Ihr Name beruht auf der Annahme, sie entstehe aus einer Kombination
von Psychose und Neurose. Heute wird sie aber größtenteils
den Persönlichkeitsstörungen zugeordnet.
Kern
der Borderline-Störung
bilden eine fortgesetzte Instabilität
in sozialen Beziehungen und bei der emotionalen Reaktion auf Anforderungen.
Daraus entwickeln sich hauptsächlich folgende Merkmale: Ein
Muster intensiver Abfolge von häufig wechselnden sozialen
Beziehungen, der Neigung zu selbstgefährdendem Verhalten
oder starken Gefühlsausbrüchen. Eine große emotionale
Instabilität, mit häufigen und teilweise extremen Stimmungsschwankungen.
Selbstschädigendes Verhalten in verschiedenen Ausprägungsformen
und- arten, etwa Selbstverletzungen, Drogen- oder Alkoholmissbrauch,
Ess-Störungen etc. häufiger Gedanke an Suizid (Selbstmord).
Angst vorm Alleinsein und ständiges Gefühl der Leere
und Langeweile.
Welches
Schicksal haben die betroffenen Menschen?

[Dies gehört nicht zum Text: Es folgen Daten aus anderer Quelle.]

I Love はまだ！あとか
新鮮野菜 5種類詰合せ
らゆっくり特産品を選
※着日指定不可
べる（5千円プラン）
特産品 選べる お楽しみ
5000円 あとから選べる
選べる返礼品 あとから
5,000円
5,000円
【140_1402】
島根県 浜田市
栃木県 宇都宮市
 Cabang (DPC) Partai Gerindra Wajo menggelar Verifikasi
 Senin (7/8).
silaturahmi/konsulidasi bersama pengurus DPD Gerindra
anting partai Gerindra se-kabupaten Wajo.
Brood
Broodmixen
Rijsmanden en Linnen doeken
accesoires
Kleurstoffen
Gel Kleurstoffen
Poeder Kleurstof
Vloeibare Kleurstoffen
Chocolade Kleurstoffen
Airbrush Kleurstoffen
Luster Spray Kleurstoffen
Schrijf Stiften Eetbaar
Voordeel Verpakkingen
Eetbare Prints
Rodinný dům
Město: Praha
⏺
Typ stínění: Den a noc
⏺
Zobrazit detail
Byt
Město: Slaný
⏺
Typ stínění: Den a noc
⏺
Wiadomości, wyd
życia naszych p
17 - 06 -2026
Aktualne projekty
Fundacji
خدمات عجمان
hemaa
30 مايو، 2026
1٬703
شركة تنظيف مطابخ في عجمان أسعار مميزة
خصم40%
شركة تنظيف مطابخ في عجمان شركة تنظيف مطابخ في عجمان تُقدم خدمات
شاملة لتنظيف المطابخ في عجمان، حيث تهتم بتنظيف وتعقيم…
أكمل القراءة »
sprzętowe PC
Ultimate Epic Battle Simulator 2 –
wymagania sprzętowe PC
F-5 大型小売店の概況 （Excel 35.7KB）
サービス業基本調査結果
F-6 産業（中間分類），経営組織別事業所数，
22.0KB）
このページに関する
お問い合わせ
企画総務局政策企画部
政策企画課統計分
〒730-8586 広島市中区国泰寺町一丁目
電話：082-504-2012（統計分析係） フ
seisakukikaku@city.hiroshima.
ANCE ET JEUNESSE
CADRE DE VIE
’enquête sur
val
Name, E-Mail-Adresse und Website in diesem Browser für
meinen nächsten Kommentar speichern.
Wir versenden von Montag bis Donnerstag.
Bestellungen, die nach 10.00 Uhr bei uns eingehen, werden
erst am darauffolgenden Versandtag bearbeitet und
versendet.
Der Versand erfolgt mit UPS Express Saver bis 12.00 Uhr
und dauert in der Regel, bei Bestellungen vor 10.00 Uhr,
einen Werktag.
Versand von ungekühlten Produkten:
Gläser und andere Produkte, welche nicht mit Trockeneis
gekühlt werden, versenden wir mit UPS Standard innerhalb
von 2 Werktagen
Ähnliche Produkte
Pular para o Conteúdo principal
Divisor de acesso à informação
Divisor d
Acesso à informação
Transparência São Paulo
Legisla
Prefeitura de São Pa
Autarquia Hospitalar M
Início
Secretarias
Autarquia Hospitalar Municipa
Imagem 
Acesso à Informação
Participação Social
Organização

Die Borderline-Störung ist eine Erkrankung
des jungen Erwachsenen und bleibt nur selten bis ins hohe Alter
bestehen. Die Gefährdung und die Einschränkung der Lebensqualität
ist jedoch lange Jahre enorm. Vielen gelingt die Gründung
einer eigenen Familie und eine angemessene berufliche Entwicklung
nicht. Etwa 10 Prozent der Betroffenen sterben an den Folgen der
Erkrankung.
Ursache
der Borderline - Störung
Alle
Situationen, die von Borderlinern eine Entscheidung verlangen,
können die Aggressionen akut ausbrechen lassen, die sie gegen
sich selbst und andere richten. Schwere seelische Verletzungen
sind die Ursache einer Borderline-Störung. Beispielsweise
kann Vernachlässigung, Ständige Ausnutzung, Gewalttätigkeit,
seelischer Mißbrauch oder Vergewaltigung Menschen in eine
hilflose Ohnmacht stürzen. Das wiederholte oder andauernde
Gefühl, einer überstarken Macht ausgeliefert zu sein,
kann schon ganz früh im Leben (der präödiphalen
Phase) den Aufbau eines gesunden Selbstbewußtseins verhindern.

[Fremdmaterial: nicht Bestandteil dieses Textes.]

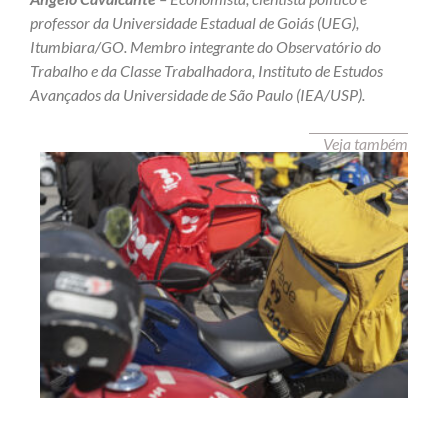
professor da Universidade Estadual de Goiás (UEG),
Itumbiara/GO.
Membro integrante do Observatório do
Trabalho e da Classe Trabalhadora, Instituto de Estudos
Avançados da Universidade de São Paulo (IEA/USP).
Veja também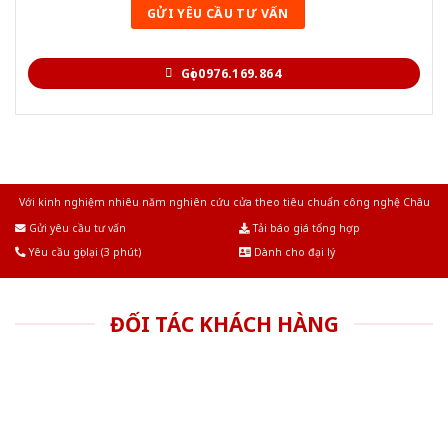
Gọi 0976.169.864
Với kinh nghiệm nhiêu năm nghiên cứu cửa theo tiêu chuẩn công nghệ Châu
Âu.Chúng tôi tự tin là nhà sản xuất & cung cấp hàng đầu tại Việt Nam!
Gửi yêu cầu tư vấn
Tải báo giá tổng hợp
Yêu cầu gọi lại (3 phút)
Dành cho đại lý
ĐỐI TÁC KHÁCH HÀNG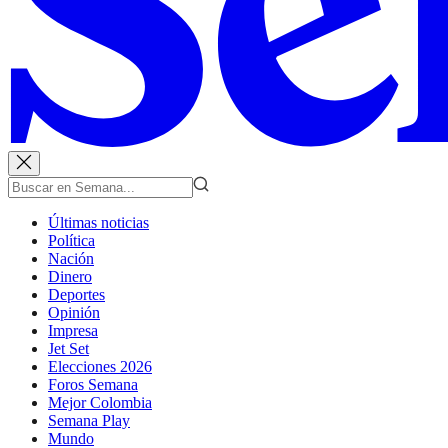
Últimas noticias
Política
Nación
Dinero
Deportes
Opinión
Impresa
Jet Set
Elecciones 2026
Foros Semana
Mejor Colombia
Semana Play
Mundo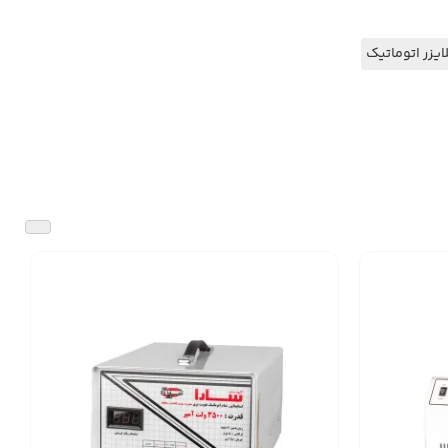
ایزر اتوماتیک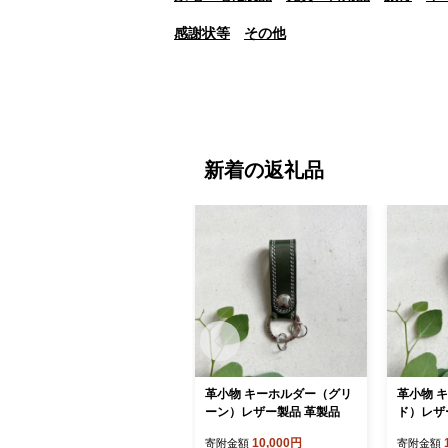
感謝状等
その他
新着の返礼品
革小物 キーホルダー（グリ
革小物 
ーン）レザー製品 革製品
ド）レザ
10,000円
寄附金額
寄附金額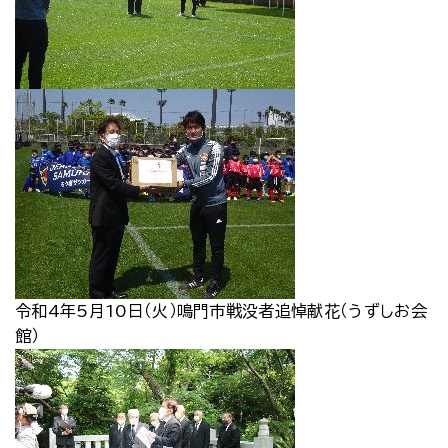
令和4年5月10日（火）鳴門市戦没者追悼献花（うずしお会
館）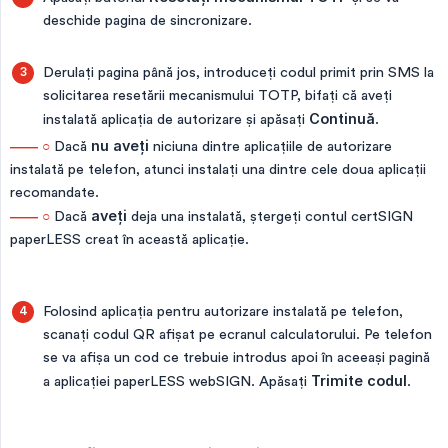
deschide pagina de sincronizare.
Derulați pagina până jos, introduceți codul primit prin SMS la
solicitarea resetării mecanismului TOTP, bifați că aveți
instalată aplicația de autorizare și apăsați
Continuă
.
—— ○
Dacă
nu aveți
niciuna dintre aplicațiile de autorizare
instalată pe telefon, atunci instalați una dintre cele doua aplicații
recomandate.
—— ○
Dacă
aveți
deja una instalată, ștergeți contul certSIGN
paperLESS creat în această aplicație.
Folosind aplicația pentru autorizare instalată pe telefon,
scanați codul QR afișat pe ecranul calculatorului. Pe telefon
se va afișa un cod ce trebuie introdus apoi în aceeași pagină
a aplicației paperLESS webSIGN. Apăsați
Trimite codul
.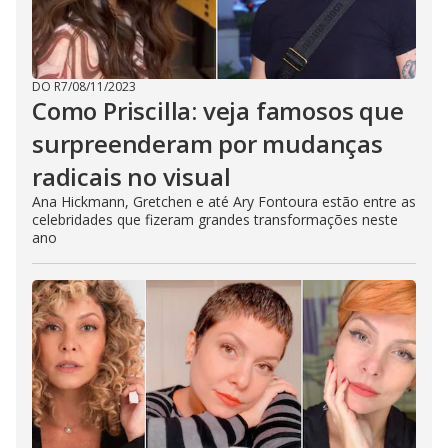
DO R7
/
08/11/2023
Como Priscilla: veja famosos que
surpreenderam por mudanças
radicais no visual
Ana Hickmann, Gretchen e até Ary Fontoura estão entre as
celebridades que fizeram grandes transformações neste
ano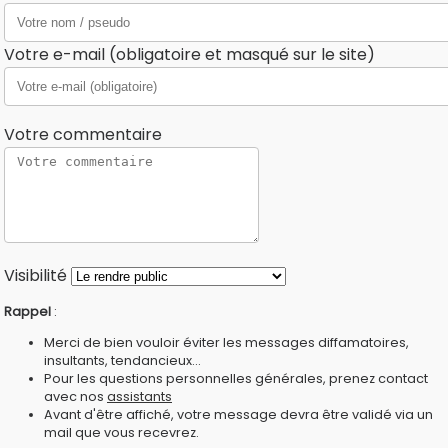
Votre e-mail (obligatoire et masqué sur le site)
Votre commentaire
Visibilité
Rappel
:
Merci de bien vouloir éviter les messages diffamatoires,
insultants, tendancieux...
Pour les questions personnelles générales, prenez contact
avec nos
assistants
Avant d'être affiché, votre message devra être validé via un
mail que vous recevrez.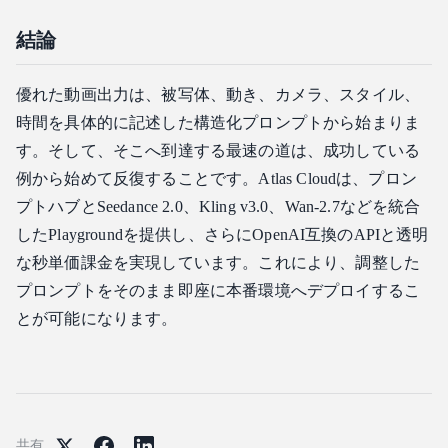
結論
優れた動画出力は、被写体、動き、カメラ、スタイル、
時間を具体的に記述した構造化プロンプトから始まりま
す。そして、そこへ到達する最速の道は、成功している
例から始めて反復することです。Atlas Cloudは、プロン
プトハブとSeedance 2.0、Kling v3.0、Wan-2.7などを統合
したPlaygroundを提供し、さらにOpenAI互換のAPIと透明
な秒単価課金を実現しています。これにより、調整した
プロンプトをそのまま即座に本番環境へデプロイするこ
とが可能になります。
共有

Durch Wiederholungszwang bringen sich Borderliner unbewußt
immer wieder in Situationen, in denen sie sich schädigen
oder andere ihnen neues Leid antun. Wer im Leben nicht erfahren
konnte, dass er eigene Werte und Stärken hat, kann dazu neigen,
sich unbewußt nur dann wirklich lebendig zu fühlen,
wenn er gedemütigt, beschädigt und unterworfen wird.
Die
Defizite finden ihren Ursprung meist in der präödiphalen
Phase: Das es sich bei den Symptomen der
Borderline-Störung um ein zusammenhängendes Krankeitsbild
handelt, dem Borderline-Syndrom, ist in Psychatrien und unter
den Psychologen und Therapeuten nicht immer die Meinung der Mehrheit.

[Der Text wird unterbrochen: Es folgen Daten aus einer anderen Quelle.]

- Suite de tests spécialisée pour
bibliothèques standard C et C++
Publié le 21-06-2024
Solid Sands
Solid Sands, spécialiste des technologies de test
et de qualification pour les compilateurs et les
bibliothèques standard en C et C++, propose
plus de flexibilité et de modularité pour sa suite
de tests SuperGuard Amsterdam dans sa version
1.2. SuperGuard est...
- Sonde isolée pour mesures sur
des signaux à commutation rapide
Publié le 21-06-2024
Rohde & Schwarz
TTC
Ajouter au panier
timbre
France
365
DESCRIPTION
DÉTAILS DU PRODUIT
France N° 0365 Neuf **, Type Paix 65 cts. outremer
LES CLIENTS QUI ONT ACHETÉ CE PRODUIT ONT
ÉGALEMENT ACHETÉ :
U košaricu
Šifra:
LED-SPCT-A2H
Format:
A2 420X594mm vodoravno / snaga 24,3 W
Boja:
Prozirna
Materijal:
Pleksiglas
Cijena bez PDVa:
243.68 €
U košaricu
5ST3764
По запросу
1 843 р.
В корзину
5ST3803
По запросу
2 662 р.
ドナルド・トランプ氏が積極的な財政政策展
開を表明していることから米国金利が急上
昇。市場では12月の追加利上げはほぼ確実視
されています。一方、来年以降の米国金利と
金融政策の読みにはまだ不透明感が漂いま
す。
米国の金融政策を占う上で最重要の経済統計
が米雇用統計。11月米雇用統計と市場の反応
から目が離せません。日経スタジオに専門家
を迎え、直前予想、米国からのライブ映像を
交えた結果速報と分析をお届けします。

Eine psychatrische Schule, die sehr stark psychoanalytisch orientiert
ist, die "Dynamische Psychatrie" vertritt die Auffassung,
dass neurotische und psychotische Erkrankungen, genauso wie psychosomatische
Krankheiten und Süchte nicht streng von einander abgrenzbar
sind. Vielmehr würden sich die Borderliner auf einem "gleitenden
Spektrum" psychischer Störungen befinden. Die Defizite
der Borderline-Störung sollen ausschließlich in der
präödiphalen Phase liegen, also vor dem dritten Lebensjahr.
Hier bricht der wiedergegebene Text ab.